Girls is a critically acclaimed HBO show about the angst-ridden lives of four twenty-somethings living in New York. In many ways, it’s the younger generation’s version of Sex and the City, another critically acclaimed HBO show about the angst-ridden lives of three thirty-somethings and one forty-something, which aired from 1998 to 2004.
Girls, like Sex and the City, thrives on clever repartee among its characters about every situation in their lives. But there’s no gainsaying that, like Sex and the City, this show is really animated by characters talking about and engaging in sex.
The glaring difference, however, is that most of the sex-related stuff on Sex and the City revolved around a woman you could easily imagine posing as a Playboy centerfold; whereas most of it on Girls revolves around a woman you could easily imagine working as a plumber. If that’s not vivid enough for those of you who have never seen either show, think of a woman who looks like Sharon Stone playing this role on Sex and the City, and one who looks like Rosie O’Donnell playing it on Girls.
Actually, my allusion to Rosie is no accident. Because, given her liberated character in real life as well as that of the women she usually plays on TV (like the revenge sex-seeking Dawn Budge on FX’s Nip/Tuck), it’s probably easy to see Rosie playing this role on Girls (her homosexuality notwithstanding). And this would be especially so if the self-indulgent O’Donnell were the show’s creator and main star.
That said, I’ve watched several episodes of this show over the past two years. And it was interesting to watch its real creator and main star, Lena Dunham, give a much wider audience a taste of Girls on Saturday Night Live over the weekend – complete with skits featuring her naked body, naughty bits pixelated of course.
But her hosting gig on Saturday Night Live means that Girls is now a bona fide cultural phenomenon. Therefore, here’s my take:
Despite the invariably trite and “selfie” nature of its storylines, Girls is worthy of acclaim for featuring the naked body and sex life of a woman who looks like Rosie as if it were every bit as acceptable and titillating as that of a woman who looks like Sharon Stone. Period.
All the same, Dunham can be fairly accused of trying a little too hard – not only to show how proud she is of her naked body, with its Rubenesque curves, but also to demonstrate that fat girls enjoy and have lots of sex too.
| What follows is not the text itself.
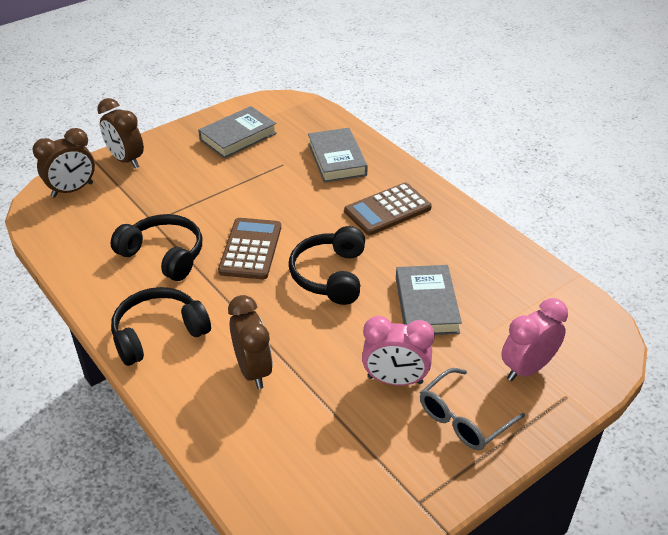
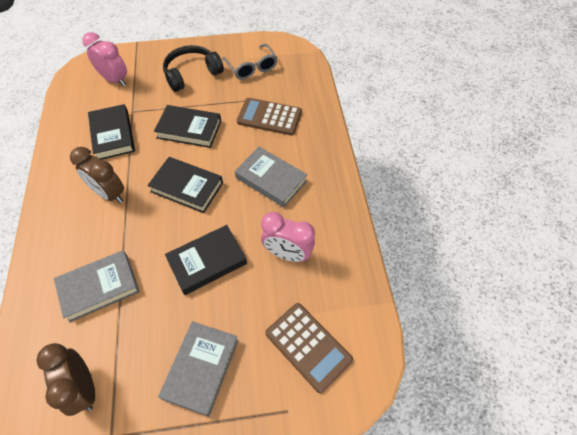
black book: 0 -> 4
black headphones: 3 -> 1
brown clock: 3 -> 2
In this sense, she’s rather like Miley Cyrus trying a little too hard – not only to show how far she’s moved on from her virginal Disney character, Hannah Montana, but also to demonstrate that she can be an even raunchier pop star than the likes of Rihanna, and even Madonna.
Surely Dunham has gotten enough look-at-me-now revenge on all of the skinny bitches who teased her, and popular boys who ignored her, growing up. Therefore, perhaps she’ll begin sharing naked scenes with her sexier co-stars (um, okay, in the Playboy sense) more evenly. I suspect viewers would really appreciate that.